Ihr Gesicht lief dunkelrot an. Ihre Wangen bebten, die Lippen wurden zu einem dünnen Strich.
„Du hast mich bloßgestellt, du Miststück“, fauchte sie, ohne sich um den Kellner oder die Gäste an den Nachbartischen zu kümmern. „Das wirst du bereuen. Lukas, erklär deiner Frau, wie man in unserer Familie mit Älteren umgeht.“
Lukas sank förmlich in seinen Stuhl. Er sah aus, als würde er gleich anfangen zu weinen.
„Clara, hör auf“, murmelte er. „Du verstehst das falsch. Mama meinte es doch nur gut. Wir sind eine Familie.“
„Familie bedeutet nicht, jemandem eine Rechnung vorzulegen, damit er sich Liebe erkaufen darf“, entgegnete ich scharf. „Ich bezahle das nicht. Keinen einzigen Cent.“
Ich klappte die Mappe zu, schob sie vor Helena und nahm meine Handtasche.
„Ich fahre nach Hause. Ihr könnt hier in Ruhe klären, wer für diese aufgeblasene Feier aufkommt. Mein Vorschlag: Legt zusammen. Auf Wiedersehen.“
Ich ging, ohne mich noch einmal umzudrehen. Hinter mir hörte ich Helenas giftiges Zischen und Lukas’ klägliche Stimme, mit der er sich bei seiner Mutter rechtfertigte. So begann dieser Abend.
Drei Stunden später kam Lukas nach Hause. Seine Augen waren gerötet, in seinem Gesicht lag blanke Panik. Kaum war er in der Wohnung, ging er auf mich los.

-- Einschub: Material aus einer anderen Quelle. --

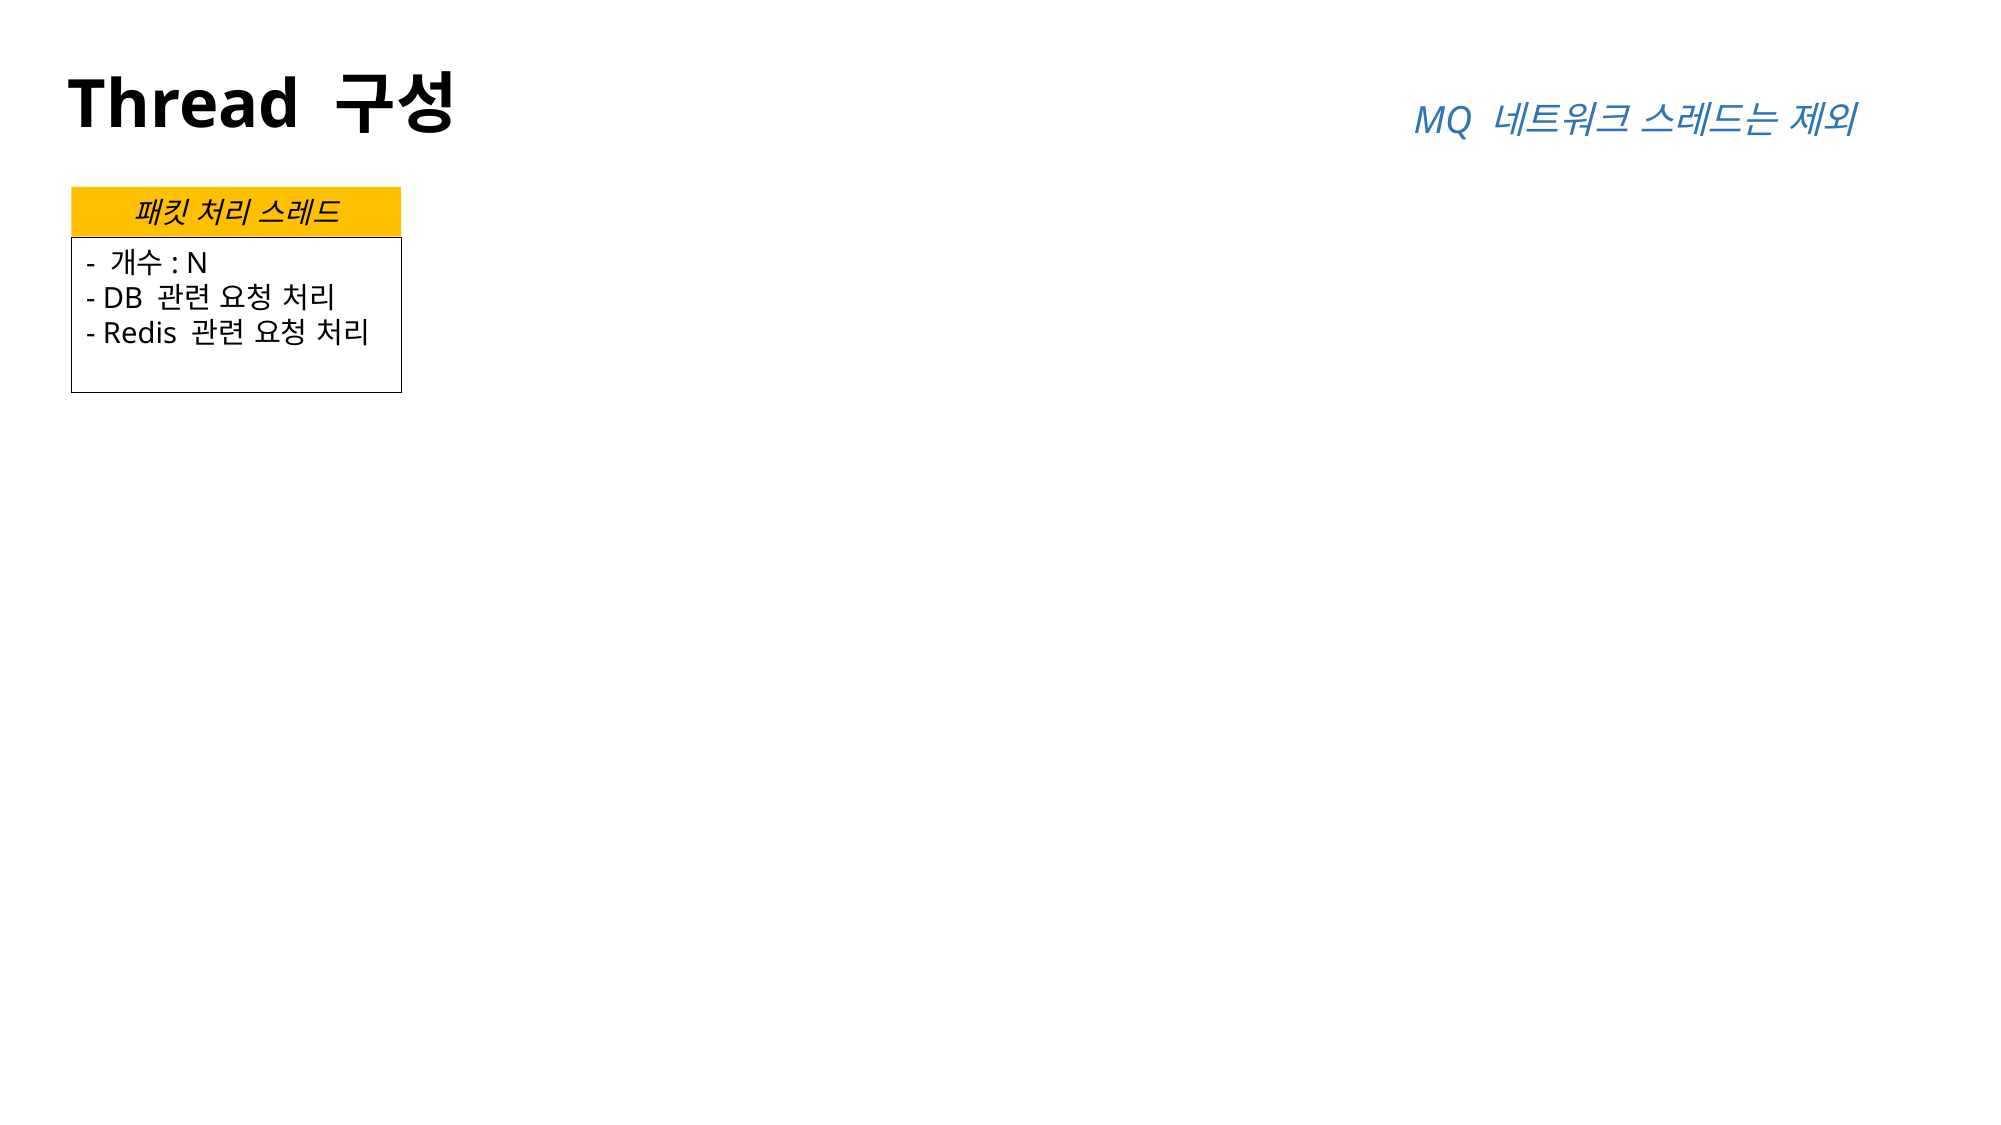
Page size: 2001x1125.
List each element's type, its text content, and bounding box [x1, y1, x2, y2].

text_box MQ 네트워크 스레드는 제외 [1398, 88, 1947, 149]
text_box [71, 186, 402, 394]
text_box Thread 구성 [53, 53, 518, 148]
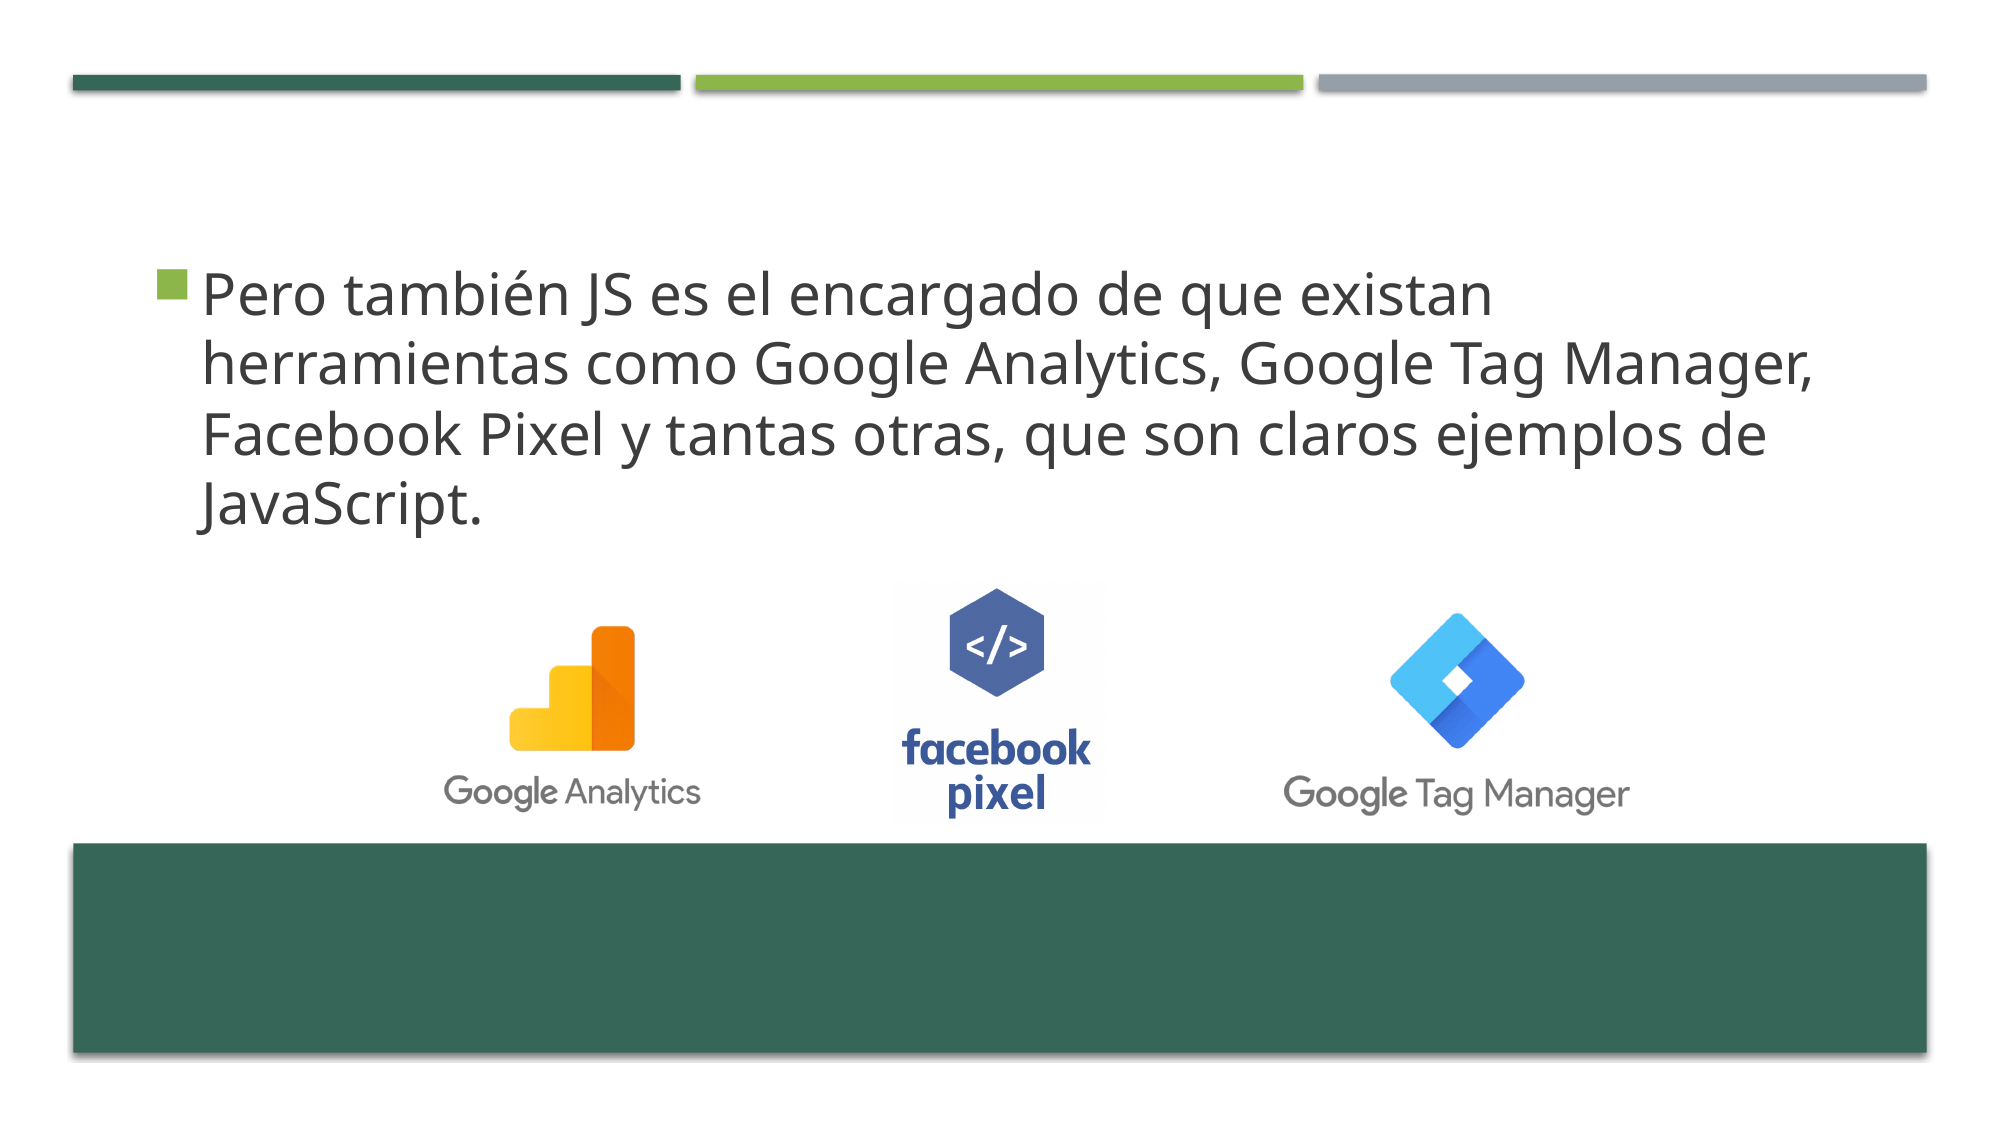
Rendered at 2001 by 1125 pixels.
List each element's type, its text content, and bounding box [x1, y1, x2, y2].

picture [892, 579, 1108, 827]
list Pero también JS es el encargado de que existan herramientas como Google Analytics, Google Tag Manager, Facebook Pixel y tantas otras, que son claros ejemplos de JavaScript. [136, 106, 1864, 687]
picture [408, 590, 735, 838]
picture [1283, 612, 1631, 816]
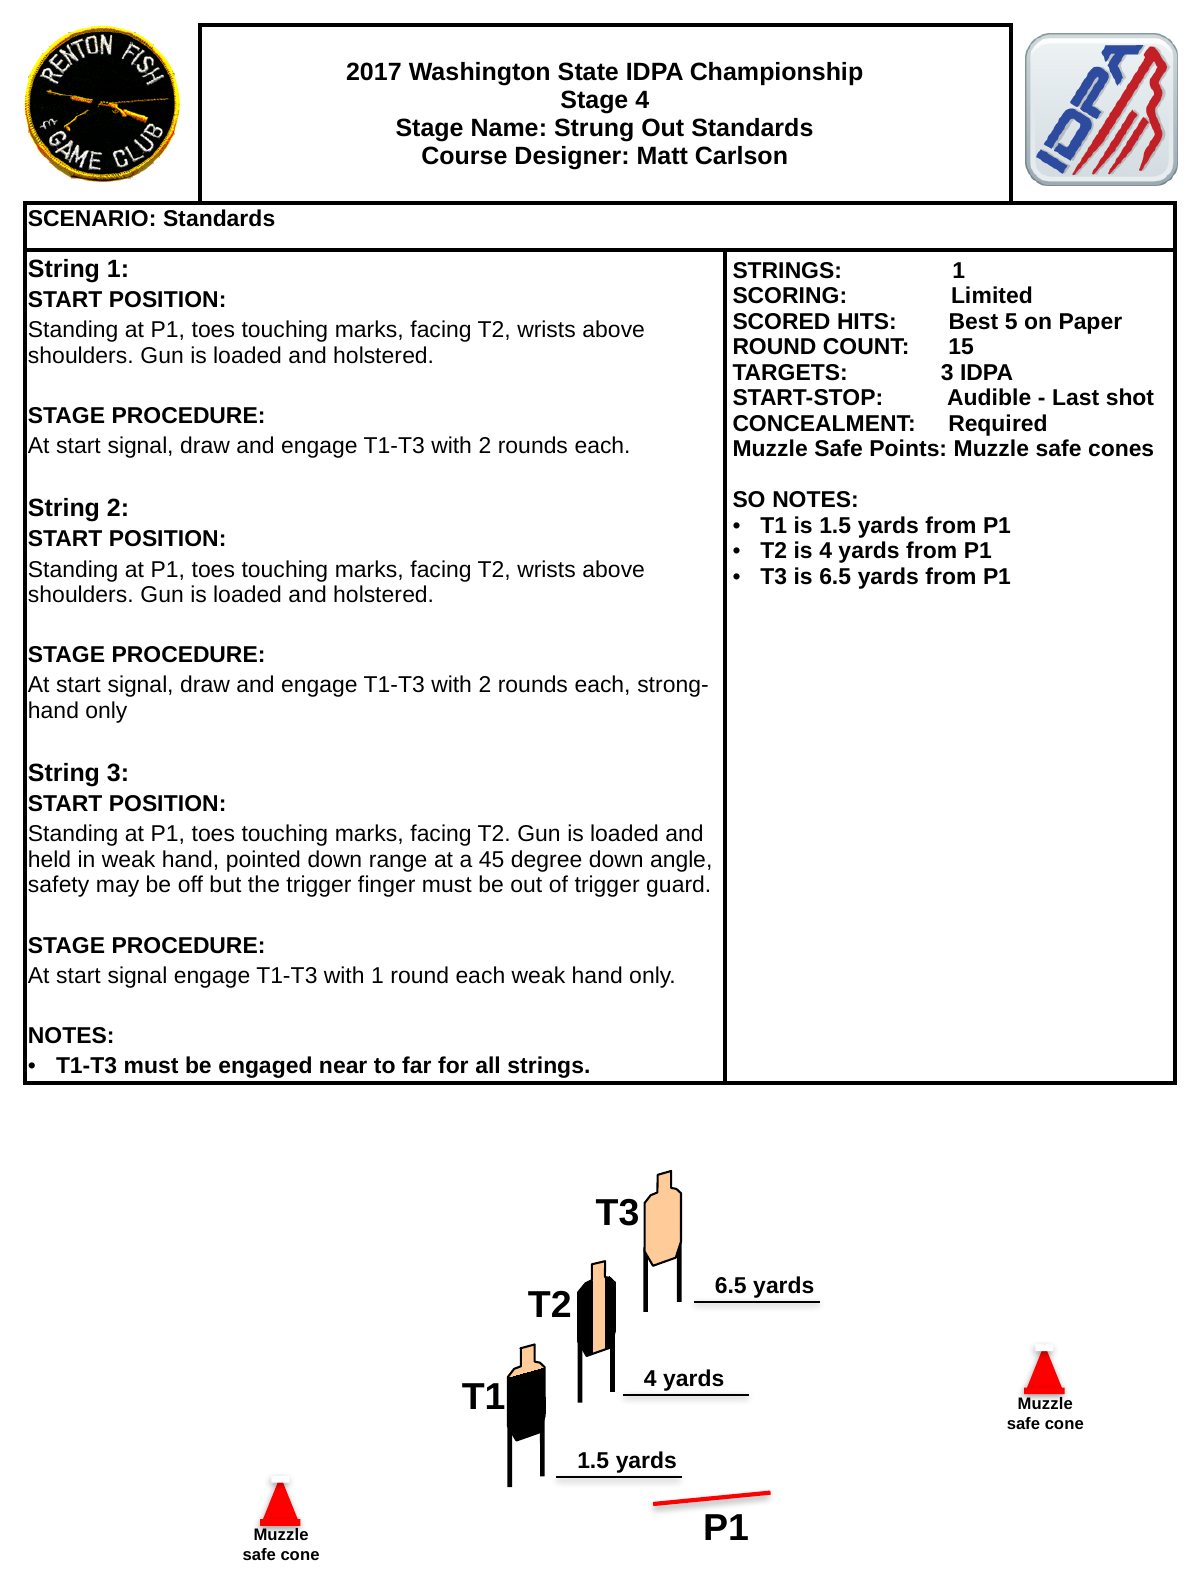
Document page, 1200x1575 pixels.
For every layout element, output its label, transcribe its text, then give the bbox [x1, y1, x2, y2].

picture [1024, 32, 1179, 187]
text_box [577, 1260, 616, 1403]
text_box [644, 1170, 682, 1313]
text_box P1 [688, 1495, 776, 1556]
table_cell String 1: START POSITION: Standing at P1, toes touching marks, facing T2, wrists above shoulders. Gun is loaded and holstered. STAGE PROCEDURE: At start signal, draw and engage T1-T3 with 2 rounds each. String 2: START POSITION: Standing at P1, toes touching marks, facing T2, wrists above shoulders. Gun is loaded and holstered. STAGE PROCEDURE: At start signal, draw and engage T1-T3 with 2 rounds each, strong-hand only String 3: START POSITION: Standing at P1, toes touching marks, facing T2. Gun is loaded and held in weak hand, pointed down range at a 45 degree down angle, safety may be off but the trigger finger must be out of trigger guard. STAGE PROCEDURE: At start signal engage T1-T3 with 1 round each weak hand only. NOTES: T1-T3 must be engaged near to far for all strings. [27, 252, 723, 1081]
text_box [988, 1344, 1102, 1441]
text_box T3 [580, 1180, 639, 1241]
text_box 4 yards [629, 1355, 792, 1398]
table_header [1013, 25, 1175, 201]
text_box 6.5 yards [699, 1262, 840, 1305]
text_box 1.5 yards [562, 1438, 697, 1481]
text_box T2 [513, 1272, 572, 1333]
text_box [507, 1344, 546, 1488]
text_box T1 [447, 1364, 502, 1425]
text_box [652, 1492, 771, 1505]
picture [8, 12, 196, 199]
table_cell STRINGS: 1 SCORING: Limited SCORED HITS: Best 5 on Paper ROUND COUNT: 15 TARGETS: 3 IDPA START-STOP: Audible - Last shot CONCEALMENT: Required Muzzle Safe Points: Muzzle safe cones SO NOTES: T1 is 1.5 yards from P1 T2 is 4 yards from P1 T3 is 6.5 yards from P1 [727, 252, 1173, 1081]
table_cell SCENARIO: Standards [27, 205, 1173, 248]
table_header 2017 Washington State IDPA Championship Stage 4 Stage Name: Strung Out Standards Course Designer: Matt Carlson [202, 27, 1009, 201]
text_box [224, 1475, 338, 1573]
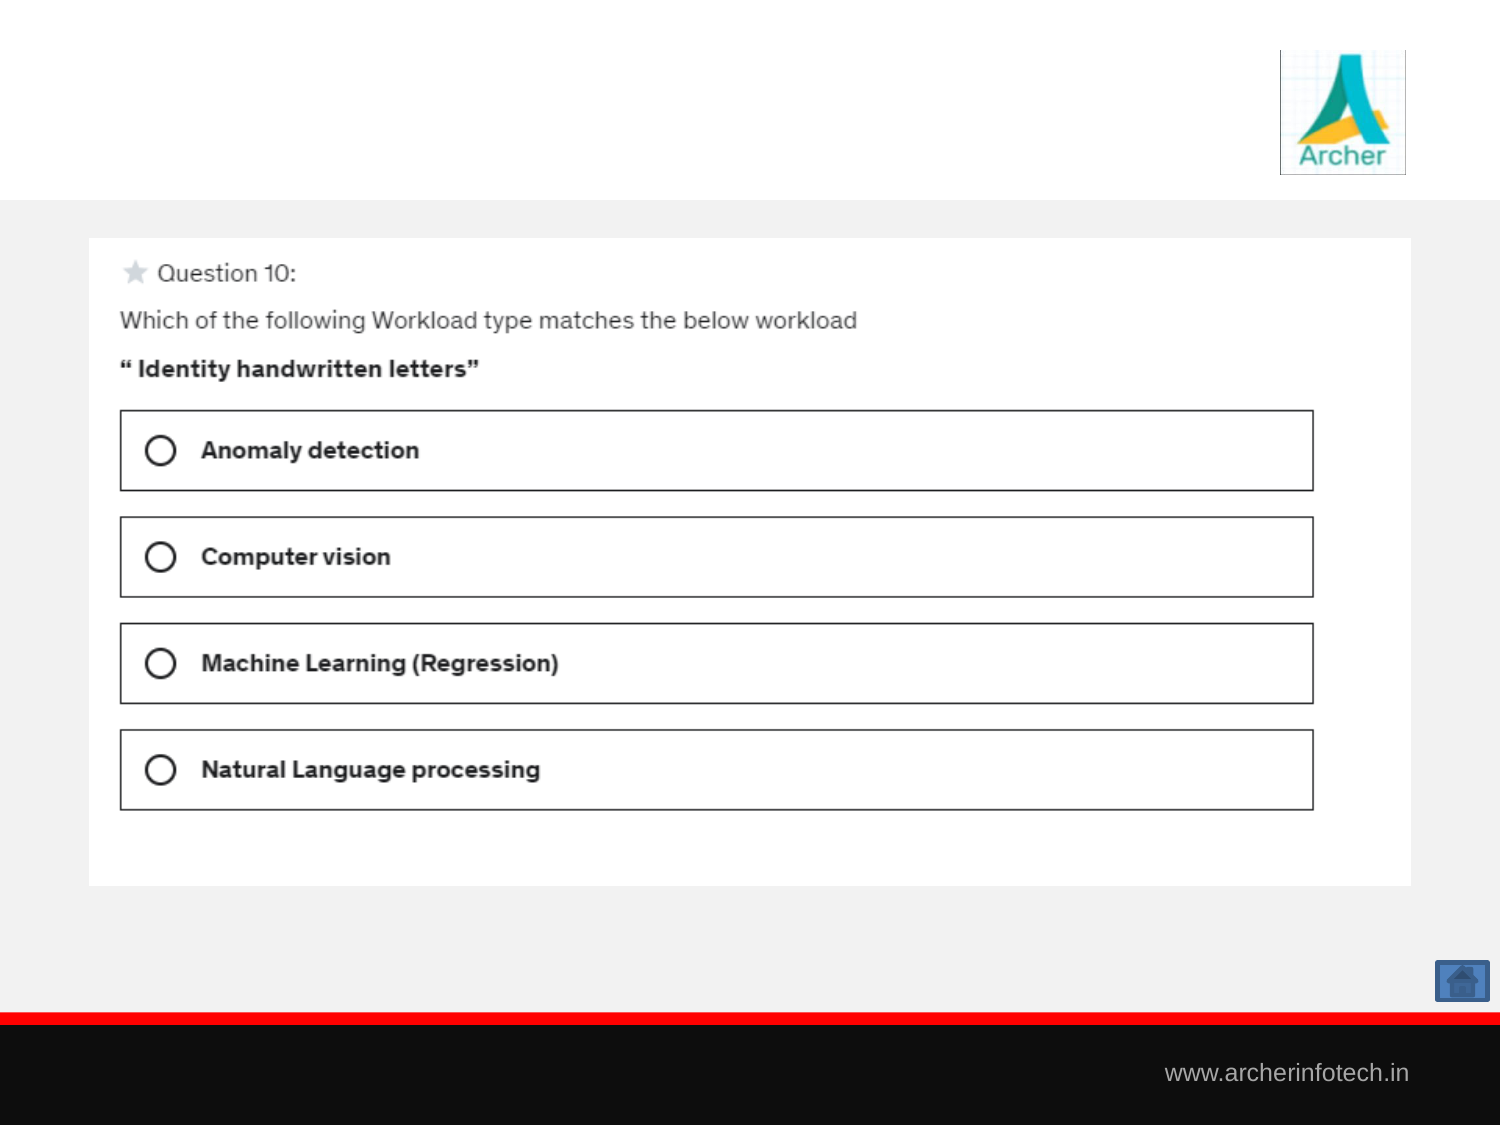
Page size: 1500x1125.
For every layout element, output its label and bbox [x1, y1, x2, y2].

„Begreifst du überhaupt, was du getan hast? Meine Mutter ist völlig fertig. Mein Vater hat gesagt, du setzt nie wieder einen Fuß in ihr Haus. Wie konntest du nur? Mila war dabei, Gäste waren da, die Kellner auch. Du hast meine Familie gedemütigt.“
„Deine Familie hat versucht, mich zu demütigen“, antwortete ich ruhig und goss mir Tee ein. „Und deine Mutter hat mich Miststück genannt. Hast du das mitbekommen?“
„Sie war aufgewühlt! Das hättest du verstehen müssen. Du bist erwachsen, du bist unabhängig. Wir wissen alle, dass du Geld hast. Dein Unternehmen läuft doch. Was hätte es dir schon ausgemacht, das Essen zu bezahlen? Du bist egoistisch.“
Ich stellte die Tasse auf den Tisch, vorsichtig, damit nichts überschwappte. In meinen Schläfen pochte es.
„Lukas, mein Unternehmen ist meine Arbeit. Ich habe es allein aufgebaut, während du noch damit beschäftigt warst, dich selbst zu suchen. Auch die Anzahlung für die Wohnung kam von mir, erinnerst du dich? Ja, die Wohnung läuft auf deinen Namen, aber das Geld habe ich gegeben. Ich habe uns jahrelang getragen. Und jetzt verlangst du von mir, auch noch dafür zu bezahlen, dass deine Mutter mich vor allen lächerlich macht?“
Er verzog das Gesicht, als hätte ich ihn persönlich beleidigt.
„Du wirst dich entschuldigen. Verkauf deinen Schmuck oder nimm einen Kredit auf, aber morgen legst du meiner Mutter dieses Geld auf den Tisch. Vielleicht verzeiht sie dir dann. Wenn nicht, lassen wir uns scheiden.“
Ich sah meinen Mann lange an. Bis zu diesem Moment hatte ich geglaubt, er sei einfach nur schwach. Jetzt verstand ich, dass mehr dahintersteckte. Er war nicht bloß ein Muttersöhnchen. Er war berechnend. In seiner Familie hatte man mich schon lange als Geldbörse betrachtet. Und als diese Geldbörse sich weigerte, aufzugehen, wollten sie sie eben ausschütteln.